Rahmat memulai harinya dengan memerhatikan pola kerja dan kebiasaan Tuan Arif. Ia tidak terlalu banyak bicara, namun memastikan setiap tugas diberikan dengan benar. Ketika Tuan Arif sedang sibuk, Rahmat tidak pernah mengganggu kecuali benar-benar diperlukan.
Suatu hari, Tuan Arif diuji oleh sebuah masalah besar: salah satu proyek pentingnya hampir gagal karena ketidaksinkronan data. Rahmat dengan hati-hati menyampaikan solusi sederhana yang ternyata sangat efektif. Tuan Arif kagum.
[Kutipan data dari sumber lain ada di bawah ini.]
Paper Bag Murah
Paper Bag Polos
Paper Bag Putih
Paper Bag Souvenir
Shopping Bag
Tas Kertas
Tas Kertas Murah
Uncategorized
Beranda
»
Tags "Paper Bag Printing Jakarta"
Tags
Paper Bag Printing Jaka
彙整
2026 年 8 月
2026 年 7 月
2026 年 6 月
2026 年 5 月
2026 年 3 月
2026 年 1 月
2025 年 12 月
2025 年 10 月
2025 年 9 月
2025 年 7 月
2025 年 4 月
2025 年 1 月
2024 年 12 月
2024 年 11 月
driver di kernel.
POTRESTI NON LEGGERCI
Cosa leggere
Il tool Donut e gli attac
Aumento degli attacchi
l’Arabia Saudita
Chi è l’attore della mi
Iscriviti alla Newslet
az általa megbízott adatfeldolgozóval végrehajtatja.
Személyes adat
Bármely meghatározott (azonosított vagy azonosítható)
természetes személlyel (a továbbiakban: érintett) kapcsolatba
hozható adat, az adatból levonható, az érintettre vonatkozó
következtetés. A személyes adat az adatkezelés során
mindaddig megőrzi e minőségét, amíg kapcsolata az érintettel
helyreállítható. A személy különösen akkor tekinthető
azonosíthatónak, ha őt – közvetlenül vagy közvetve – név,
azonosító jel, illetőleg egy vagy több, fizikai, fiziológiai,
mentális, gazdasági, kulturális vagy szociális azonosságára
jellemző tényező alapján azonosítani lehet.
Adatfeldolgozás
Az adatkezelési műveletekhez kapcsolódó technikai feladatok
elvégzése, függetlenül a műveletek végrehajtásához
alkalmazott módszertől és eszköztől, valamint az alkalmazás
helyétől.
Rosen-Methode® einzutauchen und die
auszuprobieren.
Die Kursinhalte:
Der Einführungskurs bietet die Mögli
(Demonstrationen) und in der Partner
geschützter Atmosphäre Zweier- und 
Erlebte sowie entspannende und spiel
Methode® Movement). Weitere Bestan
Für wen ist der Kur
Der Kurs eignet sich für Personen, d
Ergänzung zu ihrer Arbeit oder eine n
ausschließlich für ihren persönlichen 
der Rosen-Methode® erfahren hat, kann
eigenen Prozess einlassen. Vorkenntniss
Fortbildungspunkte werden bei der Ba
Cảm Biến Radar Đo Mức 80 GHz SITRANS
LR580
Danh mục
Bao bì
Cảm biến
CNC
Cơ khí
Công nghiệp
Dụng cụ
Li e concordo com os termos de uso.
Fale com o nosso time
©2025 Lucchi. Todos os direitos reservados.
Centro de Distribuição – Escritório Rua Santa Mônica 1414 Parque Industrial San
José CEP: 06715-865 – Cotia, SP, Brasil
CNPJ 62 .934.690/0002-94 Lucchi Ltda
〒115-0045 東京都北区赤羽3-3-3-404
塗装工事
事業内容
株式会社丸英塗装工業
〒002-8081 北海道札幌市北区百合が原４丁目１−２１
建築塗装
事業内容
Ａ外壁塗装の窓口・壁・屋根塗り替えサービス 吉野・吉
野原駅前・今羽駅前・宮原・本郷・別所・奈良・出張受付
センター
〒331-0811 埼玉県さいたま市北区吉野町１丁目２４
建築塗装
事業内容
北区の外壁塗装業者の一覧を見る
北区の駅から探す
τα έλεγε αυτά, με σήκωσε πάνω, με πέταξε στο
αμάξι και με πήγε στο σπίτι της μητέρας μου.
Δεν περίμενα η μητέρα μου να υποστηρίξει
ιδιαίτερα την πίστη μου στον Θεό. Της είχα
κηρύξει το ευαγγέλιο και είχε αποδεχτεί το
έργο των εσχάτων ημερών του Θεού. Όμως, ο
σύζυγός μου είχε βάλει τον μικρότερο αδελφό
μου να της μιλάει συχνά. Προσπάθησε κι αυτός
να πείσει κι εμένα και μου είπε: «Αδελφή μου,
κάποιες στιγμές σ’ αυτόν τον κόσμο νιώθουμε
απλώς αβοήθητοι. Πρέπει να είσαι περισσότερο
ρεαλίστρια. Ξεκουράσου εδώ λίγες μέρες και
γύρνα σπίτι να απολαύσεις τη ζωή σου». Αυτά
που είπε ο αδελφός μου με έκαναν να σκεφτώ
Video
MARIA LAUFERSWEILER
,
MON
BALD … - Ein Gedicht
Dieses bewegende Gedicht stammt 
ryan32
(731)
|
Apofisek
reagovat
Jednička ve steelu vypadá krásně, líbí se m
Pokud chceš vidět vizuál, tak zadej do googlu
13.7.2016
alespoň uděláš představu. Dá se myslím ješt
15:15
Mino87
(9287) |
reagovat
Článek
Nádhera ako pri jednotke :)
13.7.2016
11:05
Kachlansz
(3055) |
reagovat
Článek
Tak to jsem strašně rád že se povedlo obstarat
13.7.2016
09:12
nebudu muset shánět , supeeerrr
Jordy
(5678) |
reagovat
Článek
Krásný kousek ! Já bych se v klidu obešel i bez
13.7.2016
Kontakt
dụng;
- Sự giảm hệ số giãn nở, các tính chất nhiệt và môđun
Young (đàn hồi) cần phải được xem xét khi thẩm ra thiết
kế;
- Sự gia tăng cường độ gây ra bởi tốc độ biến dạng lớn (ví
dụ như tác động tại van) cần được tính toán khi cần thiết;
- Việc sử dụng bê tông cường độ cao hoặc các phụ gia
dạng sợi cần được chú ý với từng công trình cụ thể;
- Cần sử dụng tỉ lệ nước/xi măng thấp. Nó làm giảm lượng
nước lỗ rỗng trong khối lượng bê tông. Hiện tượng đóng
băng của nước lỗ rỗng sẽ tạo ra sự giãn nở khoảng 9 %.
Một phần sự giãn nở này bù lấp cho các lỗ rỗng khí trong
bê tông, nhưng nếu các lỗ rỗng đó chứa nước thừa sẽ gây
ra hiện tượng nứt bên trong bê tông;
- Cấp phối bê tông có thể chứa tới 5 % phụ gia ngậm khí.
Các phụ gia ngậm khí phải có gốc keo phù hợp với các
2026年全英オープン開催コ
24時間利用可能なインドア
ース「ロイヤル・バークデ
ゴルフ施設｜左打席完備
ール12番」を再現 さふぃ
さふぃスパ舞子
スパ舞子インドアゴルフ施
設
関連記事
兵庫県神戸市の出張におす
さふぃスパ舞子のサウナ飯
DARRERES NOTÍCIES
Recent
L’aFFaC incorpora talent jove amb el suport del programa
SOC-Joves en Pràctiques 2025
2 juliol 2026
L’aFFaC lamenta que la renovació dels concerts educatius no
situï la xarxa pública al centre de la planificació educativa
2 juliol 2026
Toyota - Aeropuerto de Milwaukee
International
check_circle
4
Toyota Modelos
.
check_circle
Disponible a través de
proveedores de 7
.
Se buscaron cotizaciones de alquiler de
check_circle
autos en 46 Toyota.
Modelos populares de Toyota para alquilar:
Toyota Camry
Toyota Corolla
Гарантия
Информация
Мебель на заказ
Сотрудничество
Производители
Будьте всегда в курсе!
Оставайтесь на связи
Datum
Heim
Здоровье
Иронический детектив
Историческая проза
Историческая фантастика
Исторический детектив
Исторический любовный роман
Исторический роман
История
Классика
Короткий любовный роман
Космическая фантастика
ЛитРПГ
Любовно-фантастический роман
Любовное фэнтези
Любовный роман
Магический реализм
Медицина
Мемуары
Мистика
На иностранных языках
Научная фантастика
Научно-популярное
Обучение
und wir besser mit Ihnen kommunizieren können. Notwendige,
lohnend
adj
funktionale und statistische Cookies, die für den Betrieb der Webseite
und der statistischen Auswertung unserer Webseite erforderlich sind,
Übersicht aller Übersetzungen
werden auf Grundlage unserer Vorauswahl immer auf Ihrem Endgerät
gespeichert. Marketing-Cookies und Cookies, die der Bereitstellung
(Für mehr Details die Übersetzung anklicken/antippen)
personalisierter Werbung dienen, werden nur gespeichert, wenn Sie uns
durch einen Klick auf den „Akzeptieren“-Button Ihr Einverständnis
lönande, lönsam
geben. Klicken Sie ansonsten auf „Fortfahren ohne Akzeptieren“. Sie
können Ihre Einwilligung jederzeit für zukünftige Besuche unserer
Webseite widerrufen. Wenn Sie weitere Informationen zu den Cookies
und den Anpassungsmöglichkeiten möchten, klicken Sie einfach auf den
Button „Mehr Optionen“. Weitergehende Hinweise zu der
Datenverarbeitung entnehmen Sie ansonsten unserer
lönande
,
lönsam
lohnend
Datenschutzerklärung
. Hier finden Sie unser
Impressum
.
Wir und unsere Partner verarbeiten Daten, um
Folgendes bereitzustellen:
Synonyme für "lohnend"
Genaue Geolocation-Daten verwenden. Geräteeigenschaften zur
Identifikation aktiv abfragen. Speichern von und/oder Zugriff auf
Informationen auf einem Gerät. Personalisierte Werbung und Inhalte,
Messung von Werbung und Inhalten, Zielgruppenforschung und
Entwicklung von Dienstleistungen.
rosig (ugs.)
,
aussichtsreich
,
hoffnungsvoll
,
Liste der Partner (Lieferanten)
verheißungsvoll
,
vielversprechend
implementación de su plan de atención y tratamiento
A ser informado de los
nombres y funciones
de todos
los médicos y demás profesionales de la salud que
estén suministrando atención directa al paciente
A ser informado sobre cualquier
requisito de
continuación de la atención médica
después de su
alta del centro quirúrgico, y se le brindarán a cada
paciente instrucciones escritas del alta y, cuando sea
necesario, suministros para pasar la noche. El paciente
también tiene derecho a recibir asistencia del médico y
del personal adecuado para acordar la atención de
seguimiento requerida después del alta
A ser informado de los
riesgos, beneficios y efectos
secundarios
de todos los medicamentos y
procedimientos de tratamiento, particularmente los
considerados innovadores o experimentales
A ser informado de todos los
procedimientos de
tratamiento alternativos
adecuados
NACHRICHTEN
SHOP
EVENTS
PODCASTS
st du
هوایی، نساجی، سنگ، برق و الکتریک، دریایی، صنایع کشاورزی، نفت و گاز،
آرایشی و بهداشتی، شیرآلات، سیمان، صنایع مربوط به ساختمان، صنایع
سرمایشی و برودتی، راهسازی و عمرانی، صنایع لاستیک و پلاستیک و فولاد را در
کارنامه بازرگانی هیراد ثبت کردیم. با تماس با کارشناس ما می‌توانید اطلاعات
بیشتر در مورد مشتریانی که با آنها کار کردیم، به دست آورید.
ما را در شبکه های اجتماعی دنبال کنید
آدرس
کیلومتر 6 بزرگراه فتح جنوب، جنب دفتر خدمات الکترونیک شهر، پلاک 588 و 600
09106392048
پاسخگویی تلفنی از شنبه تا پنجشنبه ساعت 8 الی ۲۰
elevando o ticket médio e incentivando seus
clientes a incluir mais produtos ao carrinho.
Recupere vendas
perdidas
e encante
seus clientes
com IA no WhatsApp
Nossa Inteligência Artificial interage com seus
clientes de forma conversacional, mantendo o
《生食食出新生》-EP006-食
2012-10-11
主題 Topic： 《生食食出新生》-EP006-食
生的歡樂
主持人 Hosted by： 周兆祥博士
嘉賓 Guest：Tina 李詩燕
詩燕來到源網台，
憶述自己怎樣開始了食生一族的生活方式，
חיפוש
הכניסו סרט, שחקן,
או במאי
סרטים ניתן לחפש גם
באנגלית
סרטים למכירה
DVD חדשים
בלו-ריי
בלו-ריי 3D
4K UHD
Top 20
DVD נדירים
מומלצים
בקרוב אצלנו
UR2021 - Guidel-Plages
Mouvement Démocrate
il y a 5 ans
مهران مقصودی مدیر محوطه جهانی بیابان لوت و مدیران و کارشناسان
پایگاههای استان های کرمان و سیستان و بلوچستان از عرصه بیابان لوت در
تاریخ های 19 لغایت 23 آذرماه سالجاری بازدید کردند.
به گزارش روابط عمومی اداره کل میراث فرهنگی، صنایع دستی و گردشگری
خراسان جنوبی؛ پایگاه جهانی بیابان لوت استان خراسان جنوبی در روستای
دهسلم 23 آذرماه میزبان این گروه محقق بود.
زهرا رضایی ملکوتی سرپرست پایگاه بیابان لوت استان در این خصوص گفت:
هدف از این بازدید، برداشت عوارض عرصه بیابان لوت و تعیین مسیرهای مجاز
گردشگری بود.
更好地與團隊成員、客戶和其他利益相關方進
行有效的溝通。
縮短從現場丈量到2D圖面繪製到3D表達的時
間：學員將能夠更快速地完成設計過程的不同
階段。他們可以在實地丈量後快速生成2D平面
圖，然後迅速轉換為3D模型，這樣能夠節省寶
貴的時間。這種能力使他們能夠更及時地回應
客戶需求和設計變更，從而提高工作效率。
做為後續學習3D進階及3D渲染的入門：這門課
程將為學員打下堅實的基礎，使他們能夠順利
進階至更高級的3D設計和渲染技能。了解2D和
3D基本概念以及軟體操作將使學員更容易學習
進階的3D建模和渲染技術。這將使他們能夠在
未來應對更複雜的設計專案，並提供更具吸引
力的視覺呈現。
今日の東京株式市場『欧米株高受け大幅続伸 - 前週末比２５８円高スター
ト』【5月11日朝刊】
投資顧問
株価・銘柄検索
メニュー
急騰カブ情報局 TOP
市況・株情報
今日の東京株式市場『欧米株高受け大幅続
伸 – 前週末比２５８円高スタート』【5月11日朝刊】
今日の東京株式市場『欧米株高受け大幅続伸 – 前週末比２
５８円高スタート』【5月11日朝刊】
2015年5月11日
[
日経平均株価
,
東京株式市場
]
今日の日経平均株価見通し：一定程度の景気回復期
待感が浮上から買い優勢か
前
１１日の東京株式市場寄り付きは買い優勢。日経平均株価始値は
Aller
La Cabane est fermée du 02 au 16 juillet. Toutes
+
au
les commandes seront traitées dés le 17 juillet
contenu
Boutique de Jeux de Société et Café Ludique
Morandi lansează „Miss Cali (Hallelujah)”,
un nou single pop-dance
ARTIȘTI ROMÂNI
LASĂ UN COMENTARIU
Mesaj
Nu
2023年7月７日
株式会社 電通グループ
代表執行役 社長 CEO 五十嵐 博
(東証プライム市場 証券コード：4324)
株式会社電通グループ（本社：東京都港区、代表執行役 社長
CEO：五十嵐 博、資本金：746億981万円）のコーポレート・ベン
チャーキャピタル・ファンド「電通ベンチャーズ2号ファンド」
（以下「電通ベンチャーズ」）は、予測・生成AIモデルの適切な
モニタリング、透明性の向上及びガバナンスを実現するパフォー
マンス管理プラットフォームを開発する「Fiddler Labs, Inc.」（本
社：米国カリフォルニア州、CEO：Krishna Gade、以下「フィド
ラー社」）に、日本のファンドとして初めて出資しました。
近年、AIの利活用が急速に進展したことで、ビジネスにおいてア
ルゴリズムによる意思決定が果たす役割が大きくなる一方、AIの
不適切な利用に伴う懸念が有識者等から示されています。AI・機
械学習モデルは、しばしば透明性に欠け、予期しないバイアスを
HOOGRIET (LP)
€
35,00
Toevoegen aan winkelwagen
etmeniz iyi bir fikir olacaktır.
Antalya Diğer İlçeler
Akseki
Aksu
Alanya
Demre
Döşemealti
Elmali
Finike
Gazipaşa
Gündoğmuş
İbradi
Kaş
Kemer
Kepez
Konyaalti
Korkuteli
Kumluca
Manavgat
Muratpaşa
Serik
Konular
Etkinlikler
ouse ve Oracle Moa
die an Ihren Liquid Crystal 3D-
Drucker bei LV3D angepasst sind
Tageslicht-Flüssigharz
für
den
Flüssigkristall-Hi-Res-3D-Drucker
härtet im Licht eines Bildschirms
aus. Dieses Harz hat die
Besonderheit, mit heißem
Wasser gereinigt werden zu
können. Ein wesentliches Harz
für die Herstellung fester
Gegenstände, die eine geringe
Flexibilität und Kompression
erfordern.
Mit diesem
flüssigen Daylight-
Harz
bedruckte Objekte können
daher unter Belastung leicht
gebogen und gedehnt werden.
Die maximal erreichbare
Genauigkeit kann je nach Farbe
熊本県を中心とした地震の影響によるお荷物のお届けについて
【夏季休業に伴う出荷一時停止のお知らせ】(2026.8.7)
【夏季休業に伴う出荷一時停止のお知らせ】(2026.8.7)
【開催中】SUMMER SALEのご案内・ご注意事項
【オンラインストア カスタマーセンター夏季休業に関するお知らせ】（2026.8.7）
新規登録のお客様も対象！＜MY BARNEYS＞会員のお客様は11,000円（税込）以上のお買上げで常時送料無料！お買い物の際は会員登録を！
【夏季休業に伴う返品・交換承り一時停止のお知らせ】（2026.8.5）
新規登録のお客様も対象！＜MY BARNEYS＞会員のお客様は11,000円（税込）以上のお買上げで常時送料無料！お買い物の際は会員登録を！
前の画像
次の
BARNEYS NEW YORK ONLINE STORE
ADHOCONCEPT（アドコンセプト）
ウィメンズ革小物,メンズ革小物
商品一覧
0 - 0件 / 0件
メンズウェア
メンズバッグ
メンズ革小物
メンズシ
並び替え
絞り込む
"Rahmat, aku jarang menemukan orang yang bisa membawa diri sepertimu. Kau tidak hanya membantu pekerjaanku, tetapi juga membuat suasana di sekitarku lebih nyaman. Aku percaya kau akan menjadi pemimpin besar suatu hari nanti," ujar Tuan Arif.
Di tengah kesibukannya, Rahmat sering bermimpi bertemu dengan seorang kakek tua berjubah putih yang memberinya nasihat.
"Rahmat, ingatlah selalu tiga hal: ilatmu adalah pedang, ulatmu adalah tameng, dan ulahmu adalah jembatan. Jika kau mampu menggunakannya dengan bijak, keberkahan akan selalu bersamamu."
Rahmat bangun dengan semangat baru setiap kali mengingat mimpi itu. Ia merasa bahwa setiap tantangan yang dihadapinya adalah ujian untuk mengasah ketiga prinsip tersebut.
Rahmat akhirnya kembali ke desanya sebagai seorang pemimpin yang dihormati. Ia menjadi mediator dalam berbagai konflik antar desa, membuka peluang kerja dengan usaha pertanian yang ia rintis, dan membangun sekolah untuk anak-anak yang kurang mampu.
Di penghujung hidupnya, Rahmat dikenang sebagai sosok yang mewujudkan kearifan lokal dalam setiap langkahnya. Ia mengajarkan bahwa tutur kata yang baik membawa kedamaian, budi bahasa yang tepat membuka pintu keberuntungan, dan tingkah laku yang bijak menciptakan kepercayaan. Ilat, ulat, dan ulah menjadi warisan yang terus hidup di hati masyarakat Langkat.